**Text provided**
────────────────────

To analyze the mechanisms of MAIT1 versus MAIT17 commitment during development, we analyzed the TCR repertoire of developing MAIT cells. The results dismissed the hypothesis that TCR avidity for the selecting ligand would be responsible for MAIT1/17 commitment as the same TCRs were found in both MAIT1 and MAIT17 subsets (PNAS, 2024) In addition, single-cell ATAC seq and scRNA seq datasets of MAIT thymocytes were generated, leading to the identification of candidate genes potentially involved in MAIT1/MAIT17 differentiation (CD1-MR1 meeting, 2024).
We completed a comprehensive study on MAIT cell development and tissue residency (Immunity, 2026, in press). We show that thymic epithelial cells select and contribute to the mature pool of MAIT but not iNKT cells, and that MAIT cells egress the thymus at several developmental stages with tropism for specific organs. We further show that increased peripheral MAIT ligands during inflammatory bowel disease (IBD) drive preferential thymic development of MAIT17 cells. We show that the MAIT17 cells specifically induced by dysbiosis during IBD in the thymus populate the intestinal mucosae thereby constituting a feedback loop to re-establish epithelial barreer integrity.

────────────────────

**Listed entries**
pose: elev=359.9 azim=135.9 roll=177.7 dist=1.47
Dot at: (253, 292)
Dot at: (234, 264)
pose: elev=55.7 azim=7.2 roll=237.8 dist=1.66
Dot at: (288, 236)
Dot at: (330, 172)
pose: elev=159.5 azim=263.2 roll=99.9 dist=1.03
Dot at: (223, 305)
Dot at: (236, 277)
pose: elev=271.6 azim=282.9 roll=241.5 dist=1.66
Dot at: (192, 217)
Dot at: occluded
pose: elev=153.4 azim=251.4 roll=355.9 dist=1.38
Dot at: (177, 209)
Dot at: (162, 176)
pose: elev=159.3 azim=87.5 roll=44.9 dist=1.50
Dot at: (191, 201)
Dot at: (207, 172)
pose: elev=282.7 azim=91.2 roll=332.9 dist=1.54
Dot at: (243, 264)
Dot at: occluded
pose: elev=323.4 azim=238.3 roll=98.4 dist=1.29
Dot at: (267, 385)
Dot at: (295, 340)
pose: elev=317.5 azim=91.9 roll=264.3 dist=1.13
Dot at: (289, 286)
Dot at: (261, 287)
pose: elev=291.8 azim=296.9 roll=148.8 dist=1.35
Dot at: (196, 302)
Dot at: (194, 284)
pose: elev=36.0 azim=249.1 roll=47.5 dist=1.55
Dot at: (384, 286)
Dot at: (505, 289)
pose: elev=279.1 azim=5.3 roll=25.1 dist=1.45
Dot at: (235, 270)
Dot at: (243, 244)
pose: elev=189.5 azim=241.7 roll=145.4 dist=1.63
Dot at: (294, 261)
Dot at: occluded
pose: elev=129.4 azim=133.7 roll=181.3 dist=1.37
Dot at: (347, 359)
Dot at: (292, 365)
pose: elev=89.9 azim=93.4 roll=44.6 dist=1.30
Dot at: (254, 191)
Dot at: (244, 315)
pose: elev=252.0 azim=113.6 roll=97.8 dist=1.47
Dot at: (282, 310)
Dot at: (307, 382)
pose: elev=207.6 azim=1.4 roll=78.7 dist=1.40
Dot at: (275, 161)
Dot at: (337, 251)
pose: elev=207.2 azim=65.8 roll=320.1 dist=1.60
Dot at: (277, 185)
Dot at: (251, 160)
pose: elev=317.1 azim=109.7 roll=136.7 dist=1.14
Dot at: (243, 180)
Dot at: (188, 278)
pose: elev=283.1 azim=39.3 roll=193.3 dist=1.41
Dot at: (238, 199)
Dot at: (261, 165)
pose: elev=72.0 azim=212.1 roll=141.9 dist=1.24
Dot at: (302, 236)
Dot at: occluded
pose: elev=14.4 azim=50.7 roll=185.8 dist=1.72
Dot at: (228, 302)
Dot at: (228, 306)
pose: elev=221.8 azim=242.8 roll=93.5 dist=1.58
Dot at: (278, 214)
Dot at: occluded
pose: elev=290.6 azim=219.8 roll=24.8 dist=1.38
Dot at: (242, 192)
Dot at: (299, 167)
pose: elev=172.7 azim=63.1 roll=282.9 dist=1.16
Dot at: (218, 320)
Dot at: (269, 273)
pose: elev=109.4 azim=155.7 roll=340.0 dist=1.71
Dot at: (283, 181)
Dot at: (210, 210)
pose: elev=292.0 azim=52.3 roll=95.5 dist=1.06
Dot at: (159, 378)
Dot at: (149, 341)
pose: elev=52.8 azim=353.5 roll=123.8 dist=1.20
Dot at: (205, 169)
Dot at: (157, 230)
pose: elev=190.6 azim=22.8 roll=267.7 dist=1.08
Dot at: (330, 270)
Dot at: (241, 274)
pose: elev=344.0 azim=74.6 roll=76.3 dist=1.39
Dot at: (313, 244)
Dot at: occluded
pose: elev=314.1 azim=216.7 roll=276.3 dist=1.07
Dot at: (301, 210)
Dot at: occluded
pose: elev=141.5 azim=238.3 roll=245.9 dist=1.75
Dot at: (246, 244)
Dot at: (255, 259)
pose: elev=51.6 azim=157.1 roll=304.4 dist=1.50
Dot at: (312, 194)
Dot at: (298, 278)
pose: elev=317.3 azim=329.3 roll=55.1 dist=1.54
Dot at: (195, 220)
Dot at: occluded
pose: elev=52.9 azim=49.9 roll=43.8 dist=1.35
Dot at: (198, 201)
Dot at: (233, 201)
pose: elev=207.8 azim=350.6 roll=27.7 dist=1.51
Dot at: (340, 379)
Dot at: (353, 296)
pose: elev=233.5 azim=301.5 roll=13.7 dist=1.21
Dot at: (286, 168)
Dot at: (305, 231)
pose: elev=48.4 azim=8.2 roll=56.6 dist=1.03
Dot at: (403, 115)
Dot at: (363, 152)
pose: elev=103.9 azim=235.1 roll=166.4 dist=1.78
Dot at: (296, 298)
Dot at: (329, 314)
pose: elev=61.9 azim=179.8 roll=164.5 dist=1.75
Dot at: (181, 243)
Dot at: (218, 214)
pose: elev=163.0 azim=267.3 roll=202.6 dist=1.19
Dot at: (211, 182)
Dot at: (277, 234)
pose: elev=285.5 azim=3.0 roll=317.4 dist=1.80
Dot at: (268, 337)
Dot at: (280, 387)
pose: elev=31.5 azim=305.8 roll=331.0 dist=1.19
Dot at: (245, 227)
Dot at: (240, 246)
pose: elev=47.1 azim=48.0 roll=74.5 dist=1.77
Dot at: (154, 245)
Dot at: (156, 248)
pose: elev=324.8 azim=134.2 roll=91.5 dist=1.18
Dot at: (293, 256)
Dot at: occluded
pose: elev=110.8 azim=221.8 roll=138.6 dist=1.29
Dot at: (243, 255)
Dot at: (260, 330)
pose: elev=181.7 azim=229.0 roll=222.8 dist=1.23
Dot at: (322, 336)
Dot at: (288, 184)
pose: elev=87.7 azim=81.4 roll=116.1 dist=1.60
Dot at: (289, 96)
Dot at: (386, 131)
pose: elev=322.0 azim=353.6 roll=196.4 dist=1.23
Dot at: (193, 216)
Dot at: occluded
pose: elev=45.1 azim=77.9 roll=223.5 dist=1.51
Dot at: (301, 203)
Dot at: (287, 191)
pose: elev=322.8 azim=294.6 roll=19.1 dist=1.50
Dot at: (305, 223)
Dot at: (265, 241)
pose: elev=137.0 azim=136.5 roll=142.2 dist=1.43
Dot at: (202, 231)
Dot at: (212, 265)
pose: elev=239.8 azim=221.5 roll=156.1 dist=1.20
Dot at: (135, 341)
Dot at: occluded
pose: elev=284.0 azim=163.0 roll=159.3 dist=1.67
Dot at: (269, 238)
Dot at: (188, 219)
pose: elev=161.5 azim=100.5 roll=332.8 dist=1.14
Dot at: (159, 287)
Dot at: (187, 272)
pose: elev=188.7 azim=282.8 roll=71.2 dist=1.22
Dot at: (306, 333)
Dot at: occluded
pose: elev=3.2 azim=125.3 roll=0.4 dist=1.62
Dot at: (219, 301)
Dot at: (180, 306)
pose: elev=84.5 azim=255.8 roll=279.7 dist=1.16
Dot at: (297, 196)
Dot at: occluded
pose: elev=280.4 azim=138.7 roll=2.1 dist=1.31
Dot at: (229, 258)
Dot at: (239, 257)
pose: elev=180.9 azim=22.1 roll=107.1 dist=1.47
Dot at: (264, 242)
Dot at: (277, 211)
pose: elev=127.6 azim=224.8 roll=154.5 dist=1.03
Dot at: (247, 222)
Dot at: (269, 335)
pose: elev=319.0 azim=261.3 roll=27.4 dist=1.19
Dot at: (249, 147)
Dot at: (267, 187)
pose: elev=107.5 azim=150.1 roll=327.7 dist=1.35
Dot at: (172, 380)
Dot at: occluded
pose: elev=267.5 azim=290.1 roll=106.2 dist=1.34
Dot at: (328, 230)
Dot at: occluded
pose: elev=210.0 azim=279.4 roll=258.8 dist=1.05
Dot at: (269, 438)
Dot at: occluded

────────────────────

Continue the passage on MAIT cell development and commitment from its last sentence.

Analysis of MAIT cell relationships with the microbial environment has been completed and published (Science Immunology, 2024). We demonstrate that MAIT cells sense riboflavin derived metabolites produced by aerotolerant bacteria residing in the colon mucosa, and that colitis induces an expansion of riboflavin producing bacteria leading to increased ligand production. These ligands cross the epithelial barrier and activate MAIT cells, inducing tissue repair genes and barrier promoting mediators. Mice lacking MAIT cells are more susceptible to colitis and colitis-driven colorectal cancer.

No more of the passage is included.